A vitória do Sporting no Jamor tem uma leitura muito para além da simples conquista de um título que, para um clube com a dimensão do de Alvalade, já tardava demasiado. Paulo Bento fez questão de lembrar que é apenas um princípio, pelo que, segundo o técnico, há motivos para contentamento mas não para euforia.
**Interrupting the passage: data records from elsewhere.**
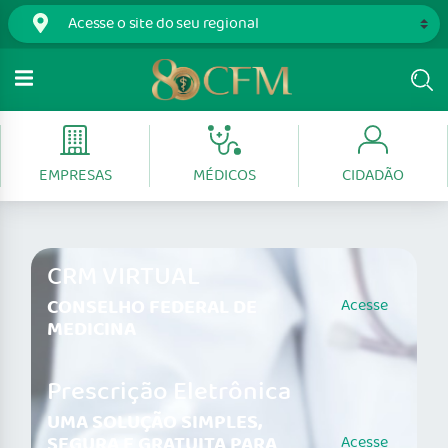
EMPRESAS
MÉDICOS
CIDADÃO
CRM VIRTUAL
CONSELHO FEDERAL DE
Acesse
MEDICINA
Prescrição Eletrônica
UMA SOLUÇÃO SIMPLES,
SEGURA E GRATUITA PARA
Acesse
Compreende-se a festa naturalmente porque o Sporting fez uma excelente época. Superou as expectativas (no título lutou até ao fim) com uma equipa de jovens (tantos talentos da Academia). Foram estes miúdos que fizeram com que esta deixasse de ser a "equipa do quase".
Ainda não há muito tempo, o Sporting esteve prestes a ganhar (a Liga e a UEFA, por exemplo) mas os desaires quando não podia falhar fez com que ficasse o estigma sobre os leões.
Também por isso estes jovens - Moutinho, Nani, Miguel Veloso, Djaló - têm motivo para estarem eufóricos. A partir daqui, a história poderá ser outra.
Não vale a pena lembrar todos os nomes mas é preciso não esquecer Liedson - preponderante de novo - e ... Paulo Bento.
É ao técnico leonino que se deve atribuir o grande mérito. Desde o início que ganhou grande empatia com os adeptos mas isso não é fruto do acaso. Deve-se ao rigor, à competência, à crença e ao trabalho. Mas o técnico não descansa e a nova época é já amanhã.